_QUOTED PASSAGE_
━━━━━━
Fig. 2. ATFS-1 mediates a mitochondrial network expansion program.

a Number of differentially regulated genes induced in atfs-1(et18) worms relative to wild type (WT) or reduce in atfs-1(null) worms relative to wild type. Green, upregulated; red, downregulated; and the number of overlapping genes between atfs-1(et18) and atfs-1(null) worms are listed in the last column. b–g Transcript levels of translation elongation factor mitochondrial 1 (tsfm-1) and G elongation factor mitochondrial 1 (gfm-1) (b, e), translocase of inner mitochondrial membrane 17B.1 (timm-17B.1) and translocase of inner mitochondrial membrane-23 (timm-23) (c, f), heat shock protein-6 (hsp-6) and NADH:ubiquinone oxidoreductase complex assembly factor 3 (nuaf-3) (d, g) as determined by qRT-PCR in wild type and atfs-1(et18) (b–d) or in wild type and atfs-1(null) (e–g). N = 3 biologically independent experiments except for gfm-1 (e) and nuaf-3 (g) N = 4. Error bars mean ± SD (two-tailed Student’s t-test). RFU, relative fluorescence units. h SDS-PAGE immunoblots of lysates from pdr-1(tm598), atfs-1(null);pdr-1(tm598), and atfs-1(et18);pdr-1(tm598) worms. NDUFS3 is a component of the NADH:Ubiquinone Oxidoreductase complex I and tubulin (Tub) was used as a loading control. N = 3 biologically independent experiments with similar results. i–k. Transmission electron microscopy of body wall muscle of wild type (i), atfs-1(null) (j), and atfs-1(et18) worms (k). Scale bar 1 µm. Representative images from five worms analyzed from two biologically independent experiments with similar results. l Transmission electron microscopy of intestinal cells from wild-type, atfs-1(null), and atfs-1(et18) worms. Mitochondria are highlighted in the middle panel. Scale bar 1 µm (left) and 200 nm (right). Representative images from five worms analyzed from two biologically independent experiments with similar results. Source data are provided as a Source Data file.
━━━━━━
_WORK INSTRUCTION_
Please summarize the figure legend in two sentences.

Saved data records
━━━━━━
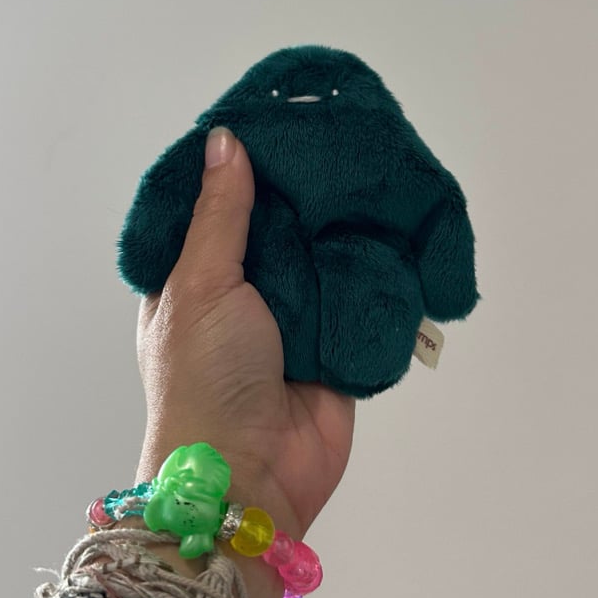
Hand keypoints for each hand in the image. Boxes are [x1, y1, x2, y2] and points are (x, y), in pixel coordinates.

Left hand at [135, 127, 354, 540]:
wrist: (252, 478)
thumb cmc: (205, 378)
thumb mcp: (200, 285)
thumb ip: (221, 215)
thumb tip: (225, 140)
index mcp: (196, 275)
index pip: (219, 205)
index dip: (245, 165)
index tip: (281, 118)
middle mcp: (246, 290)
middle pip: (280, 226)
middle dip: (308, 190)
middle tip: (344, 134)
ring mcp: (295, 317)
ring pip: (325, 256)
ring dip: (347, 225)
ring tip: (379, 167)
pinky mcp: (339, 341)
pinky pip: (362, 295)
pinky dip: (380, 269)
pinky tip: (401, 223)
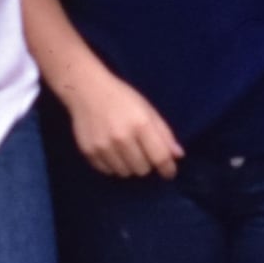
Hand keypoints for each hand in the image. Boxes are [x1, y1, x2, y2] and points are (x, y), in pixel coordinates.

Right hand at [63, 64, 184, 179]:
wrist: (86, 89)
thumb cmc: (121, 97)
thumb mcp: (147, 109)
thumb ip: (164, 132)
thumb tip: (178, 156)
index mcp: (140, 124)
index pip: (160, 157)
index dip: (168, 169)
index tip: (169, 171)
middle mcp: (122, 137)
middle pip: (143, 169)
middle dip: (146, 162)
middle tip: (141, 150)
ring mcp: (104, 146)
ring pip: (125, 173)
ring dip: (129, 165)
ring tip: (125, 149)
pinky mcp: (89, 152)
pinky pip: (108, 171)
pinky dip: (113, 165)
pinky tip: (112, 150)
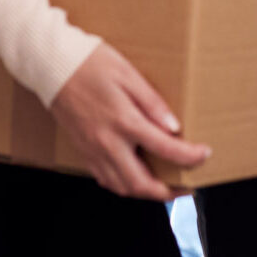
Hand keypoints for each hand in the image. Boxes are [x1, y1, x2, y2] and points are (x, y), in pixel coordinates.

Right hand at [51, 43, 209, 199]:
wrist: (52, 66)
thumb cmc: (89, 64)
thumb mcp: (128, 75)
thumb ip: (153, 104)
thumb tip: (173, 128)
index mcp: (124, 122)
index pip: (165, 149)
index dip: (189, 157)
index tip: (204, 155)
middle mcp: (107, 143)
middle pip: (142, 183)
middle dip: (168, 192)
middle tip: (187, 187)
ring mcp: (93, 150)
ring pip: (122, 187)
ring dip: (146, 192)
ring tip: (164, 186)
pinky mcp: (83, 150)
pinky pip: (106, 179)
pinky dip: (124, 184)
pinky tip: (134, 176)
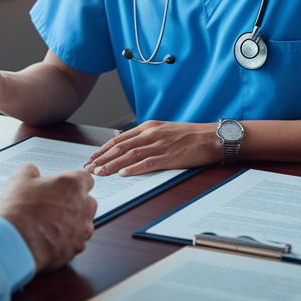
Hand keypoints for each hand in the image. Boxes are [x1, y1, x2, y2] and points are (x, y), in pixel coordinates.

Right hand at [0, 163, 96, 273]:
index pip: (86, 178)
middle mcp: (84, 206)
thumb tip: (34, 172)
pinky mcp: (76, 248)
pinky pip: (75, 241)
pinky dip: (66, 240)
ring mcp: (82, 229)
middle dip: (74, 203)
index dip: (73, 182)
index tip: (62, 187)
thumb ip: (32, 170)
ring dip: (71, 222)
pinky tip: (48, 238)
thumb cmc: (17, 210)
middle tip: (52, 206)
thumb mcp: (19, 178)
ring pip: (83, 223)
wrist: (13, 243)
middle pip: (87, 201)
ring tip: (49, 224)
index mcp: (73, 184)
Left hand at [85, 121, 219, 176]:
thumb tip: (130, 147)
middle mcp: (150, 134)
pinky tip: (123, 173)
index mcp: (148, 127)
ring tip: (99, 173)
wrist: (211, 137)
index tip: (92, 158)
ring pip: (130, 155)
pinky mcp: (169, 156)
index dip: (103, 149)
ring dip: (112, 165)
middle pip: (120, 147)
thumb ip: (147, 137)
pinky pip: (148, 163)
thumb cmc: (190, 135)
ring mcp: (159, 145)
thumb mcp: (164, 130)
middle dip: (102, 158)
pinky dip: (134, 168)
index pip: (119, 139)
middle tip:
━━━━━━
_SOLUTION BELOW_
The figure legend describes Fig. 2, which shows that ATFS-1 mediates a mitochondrial network expansion program. Its panels show counts of genes differentially regulated in atfs-1(et18) and atfs-1(null) worms relative to wild type, qRT-PCR transcript levels of mitochondrial genes such as tsfm-1 and hsp-6, immunoblots of the complex I component NDUFS3 in pdr-1(tm598) backgrounds, and transmission electron microscopy of body wall muscle and intestinal cells.